> _Task brief_: Turn every line of the records below into a numbered list, omitting blank lines and the pictures.
━━━━
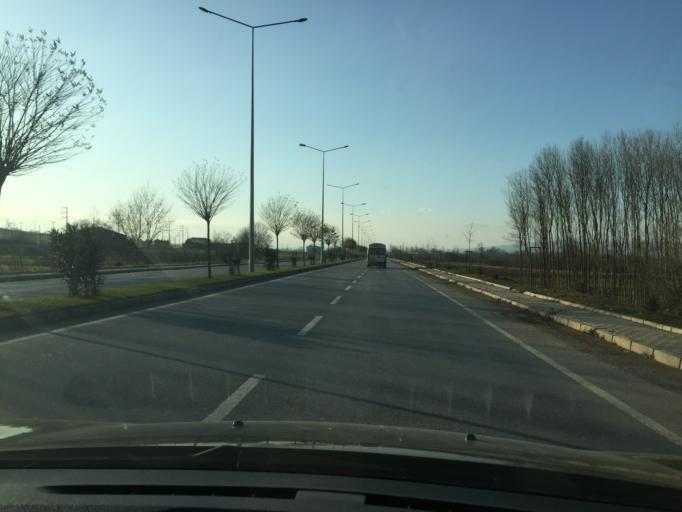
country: TR
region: Sakarya
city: Sogutlu
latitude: 40.9024
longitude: 30.5006
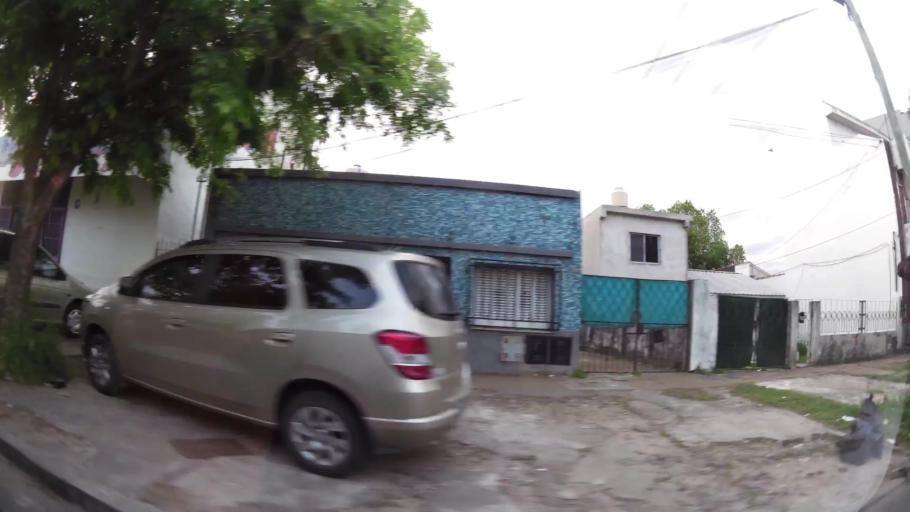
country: AR
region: Buenos Aires
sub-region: Partido de Quilmes
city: Quilmes
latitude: -34.7477
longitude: -58.2362
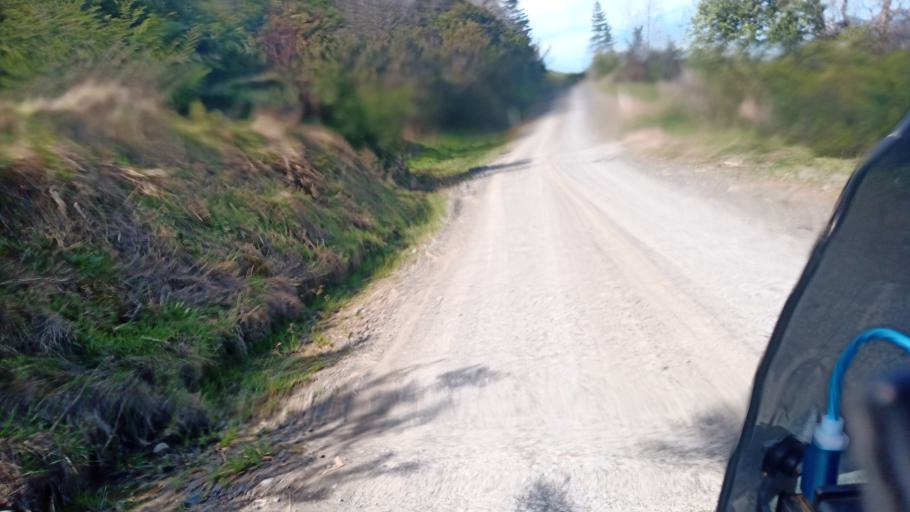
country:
━━━━
> _Answer below_:
1. country: TR
2. region: Sakarya
3. city: Sogutlu
4. latitude: 40.9024
5. longitude: 30.5006
6. country: AR
7. region: Buenos Aires
8. sub-region: Partido de Quilmes
9. city: Quilmes
10. latitude: -34.7477
11. longitude: -58.2362
12. country:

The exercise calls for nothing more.